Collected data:

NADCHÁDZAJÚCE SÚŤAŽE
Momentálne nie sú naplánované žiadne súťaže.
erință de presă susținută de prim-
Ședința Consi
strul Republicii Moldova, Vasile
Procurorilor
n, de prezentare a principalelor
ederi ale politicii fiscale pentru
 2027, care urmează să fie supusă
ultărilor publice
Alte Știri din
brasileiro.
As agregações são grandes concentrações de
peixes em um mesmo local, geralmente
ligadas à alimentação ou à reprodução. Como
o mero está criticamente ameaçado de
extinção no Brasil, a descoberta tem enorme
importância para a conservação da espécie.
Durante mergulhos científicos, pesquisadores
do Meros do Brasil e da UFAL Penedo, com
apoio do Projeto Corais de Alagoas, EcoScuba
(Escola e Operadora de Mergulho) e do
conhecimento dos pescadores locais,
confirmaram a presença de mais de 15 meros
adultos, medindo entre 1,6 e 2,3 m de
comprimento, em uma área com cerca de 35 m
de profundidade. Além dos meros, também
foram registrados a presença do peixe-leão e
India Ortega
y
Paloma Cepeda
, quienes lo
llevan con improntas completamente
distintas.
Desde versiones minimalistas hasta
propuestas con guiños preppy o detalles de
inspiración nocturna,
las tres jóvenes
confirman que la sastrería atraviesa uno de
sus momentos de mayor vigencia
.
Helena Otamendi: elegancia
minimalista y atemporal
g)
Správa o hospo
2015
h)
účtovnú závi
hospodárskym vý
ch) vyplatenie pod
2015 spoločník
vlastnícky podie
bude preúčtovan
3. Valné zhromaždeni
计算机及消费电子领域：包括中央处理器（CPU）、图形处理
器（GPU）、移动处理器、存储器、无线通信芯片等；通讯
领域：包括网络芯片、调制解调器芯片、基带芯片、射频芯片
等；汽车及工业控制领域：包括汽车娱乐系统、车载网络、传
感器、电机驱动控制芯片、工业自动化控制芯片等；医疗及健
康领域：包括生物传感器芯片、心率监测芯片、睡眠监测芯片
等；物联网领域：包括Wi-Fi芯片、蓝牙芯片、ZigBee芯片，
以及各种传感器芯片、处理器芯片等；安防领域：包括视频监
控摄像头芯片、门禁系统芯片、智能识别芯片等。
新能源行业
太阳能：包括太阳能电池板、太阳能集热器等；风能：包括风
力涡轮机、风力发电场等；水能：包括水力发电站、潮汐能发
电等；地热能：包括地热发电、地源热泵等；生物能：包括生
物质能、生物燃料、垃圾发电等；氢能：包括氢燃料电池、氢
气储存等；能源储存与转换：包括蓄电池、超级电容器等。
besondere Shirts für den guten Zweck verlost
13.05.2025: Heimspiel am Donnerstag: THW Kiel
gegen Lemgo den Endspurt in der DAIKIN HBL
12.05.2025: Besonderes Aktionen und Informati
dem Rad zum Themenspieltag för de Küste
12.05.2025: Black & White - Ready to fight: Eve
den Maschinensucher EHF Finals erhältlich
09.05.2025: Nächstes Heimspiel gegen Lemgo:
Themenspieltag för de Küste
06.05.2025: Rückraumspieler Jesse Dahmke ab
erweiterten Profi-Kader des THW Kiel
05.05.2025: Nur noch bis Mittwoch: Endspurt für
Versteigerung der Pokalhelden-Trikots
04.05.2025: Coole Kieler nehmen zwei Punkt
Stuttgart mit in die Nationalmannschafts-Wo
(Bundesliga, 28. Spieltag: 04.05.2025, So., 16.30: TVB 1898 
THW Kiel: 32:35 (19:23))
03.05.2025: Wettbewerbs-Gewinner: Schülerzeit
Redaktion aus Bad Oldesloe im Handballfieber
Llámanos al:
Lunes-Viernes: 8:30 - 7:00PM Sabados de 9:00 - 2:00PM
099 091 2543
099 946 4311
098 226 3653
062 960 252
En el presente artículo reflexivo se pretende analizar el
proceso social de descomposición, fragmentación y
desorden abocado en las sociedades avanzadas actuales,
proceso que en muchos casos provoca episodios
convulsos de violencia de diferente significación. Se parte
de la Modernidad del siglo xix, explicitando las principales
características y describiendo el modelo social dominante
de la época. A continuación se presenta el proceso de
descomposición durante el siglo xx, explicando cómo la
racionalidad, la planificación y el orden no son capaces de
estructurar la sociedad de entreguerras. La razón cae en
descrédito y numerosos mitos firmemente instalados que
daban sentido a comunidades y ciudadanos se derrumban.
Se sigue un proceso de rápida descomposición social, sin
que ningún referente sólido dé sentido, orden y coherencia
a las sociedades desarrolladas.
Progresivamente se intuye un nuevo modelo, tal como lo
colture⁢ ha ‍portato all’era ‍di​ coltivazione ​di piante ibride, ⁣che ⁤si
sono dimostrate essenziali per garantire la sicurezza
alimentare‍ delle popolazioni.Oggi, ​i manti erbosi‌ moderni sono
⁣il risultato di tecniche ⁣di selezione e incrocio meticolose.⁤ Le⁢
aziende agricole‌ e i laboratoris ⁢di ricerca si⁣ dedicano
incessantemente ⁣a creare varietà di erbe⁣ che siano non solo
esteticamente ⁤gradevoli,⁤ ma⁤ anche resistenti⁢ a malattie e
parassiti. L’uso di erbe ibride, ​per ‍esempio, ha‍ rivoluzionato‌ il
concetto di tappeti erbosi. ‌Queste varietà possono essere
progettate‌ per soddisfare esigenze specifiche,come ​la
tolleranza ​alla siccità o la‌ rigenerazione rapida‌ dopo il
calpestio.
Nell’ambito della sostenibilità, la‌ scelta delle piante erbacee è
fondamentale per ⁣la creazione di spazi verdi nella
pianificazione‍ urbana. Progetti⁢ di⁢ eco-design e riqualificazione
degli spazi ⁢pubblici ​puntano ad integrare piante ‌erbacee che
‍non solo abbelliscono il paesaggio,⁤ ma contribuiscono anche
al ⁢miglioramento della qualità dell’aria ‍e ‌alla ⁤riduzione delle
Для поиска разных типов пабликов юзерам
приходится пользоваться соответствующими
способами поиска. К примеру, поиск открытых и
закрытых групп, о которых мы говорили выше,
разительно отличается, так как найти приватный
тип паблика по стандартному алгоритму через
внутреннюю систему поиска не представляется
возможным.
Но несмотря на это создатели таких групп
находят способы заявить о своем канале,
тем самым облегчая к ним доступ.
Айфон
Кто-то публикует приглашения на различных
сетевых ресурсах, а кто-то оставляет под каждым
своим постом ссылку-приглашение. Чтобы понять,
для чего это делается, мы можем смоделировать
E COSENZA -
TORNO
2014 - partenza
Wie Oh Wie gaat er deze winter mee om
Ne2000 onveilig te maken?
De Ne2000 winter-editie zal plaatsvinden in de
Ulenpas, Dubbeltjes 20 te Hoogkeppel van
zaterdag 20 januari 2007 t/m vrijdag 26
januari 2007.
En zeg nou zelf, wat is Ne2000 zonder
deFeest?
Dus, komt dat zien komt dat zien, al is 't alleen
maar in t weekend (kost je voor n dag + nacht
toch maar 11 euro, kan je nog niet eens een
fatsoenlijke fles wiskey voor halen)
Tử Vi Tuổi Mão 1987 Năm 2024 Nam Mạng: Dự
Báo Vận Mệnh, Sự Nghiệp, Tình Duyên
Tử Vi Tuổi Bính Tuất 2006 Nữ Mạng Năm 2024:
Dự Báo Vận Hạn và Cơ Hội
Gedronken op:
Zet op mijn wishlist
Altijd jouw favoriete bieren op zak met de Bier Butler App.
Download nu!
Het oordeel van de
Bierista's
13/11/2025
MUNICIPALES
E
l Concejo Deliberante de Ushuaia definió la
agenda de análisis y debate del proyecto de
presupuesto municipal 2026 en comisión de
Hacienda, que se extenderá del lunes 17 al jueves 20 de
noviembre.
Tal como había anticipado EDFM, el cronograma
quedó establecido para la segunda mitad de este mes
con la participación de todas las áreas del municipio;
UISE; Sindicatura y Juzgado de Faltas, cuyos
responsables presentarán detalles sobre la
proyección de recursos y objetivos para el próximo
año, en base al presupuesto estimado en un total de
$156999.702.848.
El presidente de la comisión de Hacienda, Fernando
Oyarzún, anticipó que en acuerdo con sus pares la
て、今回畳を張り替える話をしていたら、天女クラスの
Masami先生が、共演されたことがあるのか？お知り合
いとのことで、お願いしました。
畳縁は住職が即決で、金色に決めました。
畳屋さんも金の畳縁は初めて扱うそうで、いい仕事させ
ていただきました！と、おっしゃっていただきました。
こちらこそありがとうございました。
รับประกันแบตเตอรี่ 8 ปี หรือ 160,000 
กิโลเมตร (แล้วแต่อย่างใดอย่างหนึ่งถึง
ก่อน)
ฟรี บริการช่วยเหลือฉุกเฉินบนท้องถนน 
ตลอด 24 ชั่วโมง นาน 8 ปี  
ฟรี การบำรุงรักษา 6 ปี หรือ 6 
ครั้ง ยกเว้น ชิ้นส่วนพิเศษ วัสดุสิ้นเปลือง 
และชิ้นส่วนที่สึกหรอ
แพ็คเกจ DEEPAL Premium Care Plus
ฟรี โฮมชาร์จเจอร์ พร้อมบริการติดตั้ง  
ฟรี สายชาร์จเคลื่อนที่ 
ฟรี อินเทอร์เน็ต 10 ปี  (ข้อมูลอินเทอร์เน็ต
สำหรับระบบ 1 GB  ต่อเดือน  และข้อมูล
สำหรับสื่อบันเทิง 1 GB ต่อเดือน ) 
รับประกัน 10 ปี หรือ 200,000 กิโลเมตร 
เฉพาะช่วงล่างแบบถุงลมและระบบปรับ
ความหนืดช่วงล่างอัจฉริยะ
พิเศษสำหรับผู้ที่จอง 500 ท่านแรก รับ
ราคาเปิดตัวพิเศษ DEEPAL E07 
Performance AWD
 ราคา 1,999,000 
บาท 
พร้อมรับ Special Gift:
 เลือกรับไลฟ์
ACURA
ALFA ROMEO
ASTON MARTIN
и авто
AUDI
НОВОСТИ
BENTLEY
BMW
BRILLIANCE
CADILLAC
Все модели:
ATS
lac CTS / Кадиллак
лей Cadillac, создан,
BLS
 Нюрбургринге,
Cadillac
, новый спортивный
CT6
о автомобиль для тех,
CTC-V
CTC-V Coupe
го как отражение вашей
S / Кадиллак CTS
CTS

• What the task requires
From the data above, pick out each line containing "erbe" and copy it.

• Written reply
incessantemente ⁣a creare varietà di erbe⁣ che siano non solo
parassiti. L’uso di erbe ibride, ​per ‍esempio, ha‍ rivoluzionato‌ il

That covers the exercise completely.